A million billion things will have happened while you passed the time horizontal, mind cryogenically frozen by the combination of dopamine and exhaustion, dreamily oblivious to the dramas and comedies passing by in the world at large.

It’s almost as if every time you go to sleep you’re missing a big part of the plot in the greatest story ever written, and though you can catch up with the plotline later, it’s not the same experiencing it on the Today show the next morning.

It’s like those US citizens who were in comas during 9/11. The world they woke up to was a drastically changed planet, and though they heard about what happened, because they weren’t conscious during the event itself, they don’t have that shared history and will forever be just a step out of sync with the rest of the post-9/11 world.

I get that feeling every time I go to sleep; wondering what plot twists I’m sacrificing for my nightly dose of Z’s.

Skipping a Chapter

I’m on a flight between Los Angeles and Melbourne, Australia.

That feeling I just talked about? I’ve got it, but times 100. The lights in the plane have been extinguished, my fellow passengers have become darkness-enshrouded lumps up and down the aisles, like terra-cotta soldiers waiting for their chance to fight (or in this case, watch more in-flight movies).

I know that just as soon as I join their ranks I’ll wake up, moderately refreshed, contact lenses a bit dry, mere hours away from a continent I’ve never set foot on. The people there will speak my language, but the culture will be different, the customs will be unfamiliar and I’ll be in a strange place again after several weeks of familiarity, visiting with friends, family and clients in the US.

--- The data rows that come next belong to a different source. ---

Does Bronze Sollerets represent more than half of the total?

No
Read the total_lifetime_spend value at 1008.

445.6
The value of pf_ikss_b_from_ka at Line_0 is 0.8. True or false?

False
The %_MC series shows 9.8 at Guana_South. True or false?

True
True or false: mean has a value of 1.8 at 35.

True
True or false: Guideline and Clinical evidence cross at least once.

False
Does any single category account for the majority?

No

There’s an anticipation, of course, but there’s also a certain hesitation that I haven’t felt since I started the Exile Lifestyle project. It’s not that I’m regretting leaving, or even dreading my time in Oceania (the opposite, actually).

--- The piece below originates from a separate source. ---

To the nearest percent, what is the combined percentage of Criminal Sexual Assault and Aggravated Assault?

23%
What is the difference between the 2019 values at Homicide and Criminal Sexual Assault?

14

No, what I’m really missing is the transition. Getting to see how it all comes together. As a big-picture person, I like to know how all the moving pieces work, what goes on behind the scenes and how everything got to be the way it is.

I like to know the whole story, bar-none. Otherwise I drive myself crazy trying to fill in all the missing pieces.

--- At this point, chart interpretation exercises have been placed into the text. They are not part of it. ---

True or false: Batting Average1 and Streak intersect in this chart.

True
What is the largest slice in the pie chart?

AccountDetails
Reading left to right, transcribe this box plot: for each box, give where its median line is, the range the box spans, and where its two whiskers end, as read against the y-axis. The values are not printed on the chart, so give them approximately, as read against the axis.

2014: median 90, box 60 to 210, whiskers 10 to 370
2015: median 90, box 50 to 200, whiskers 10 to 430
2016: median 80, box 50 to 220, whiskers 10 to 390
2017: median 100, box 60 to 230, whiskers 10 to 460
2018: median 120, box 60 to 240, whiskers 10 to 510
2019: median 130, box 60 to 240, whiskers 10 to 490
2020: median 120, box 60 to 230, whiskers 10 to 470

This is part of why I prefer buses, trains, or cars to planes when going someplace new. I get to watch the geography, people and climate change as I pass through space. Not so on a plane. On a plane I get to watch Ben Hur and select music videos.

Looking Back from the Future

I imagine it’s something like traveling into the future. I’m pretty sure that the first thing I would request after stepping out of a time machine would be a detailed history of what happened in the time between where I came from and where I ended up. It seems like in stories where this kind of thing takes place, it’s what the protagonist doesn’t know about what happened in that interim that gets them into trouble, and frankly that’s just not a risk I’m willing to take.

So as I sit here drifting, ruminating about consciousness as I lose mine, I can’t help but wonder over the fact that there are so many people who live in the present but still know nothing about how their present came to be.

I’m not talking about Mesopotamia or the Ancient Greeks or anything like that, I’m talking about even their own personal history. How does a person change over time? What choices have led to what results? If you could change anything about your past, would you, and what would it be?

What will you do differently in the future? And will you be conscious of the consequences?

Goodnight. I’ll see you in the future.

Update: December 11, 2016

Oh wow, I still think about that all the time: how I would absolutely want a detailed history of what happened between when I hopped in the time machine, and where I landed.

Why don’t they work that into time travel plots? Seemed like a natural first-step, to me. Go to the damn library, or access the internet (or future-equivalent) and figure out what’s what. C’mon people. It’d be interesting, not just useful. And if that’s not interesting to you, you probably shouldn’t have stepped into the time machine to begin with.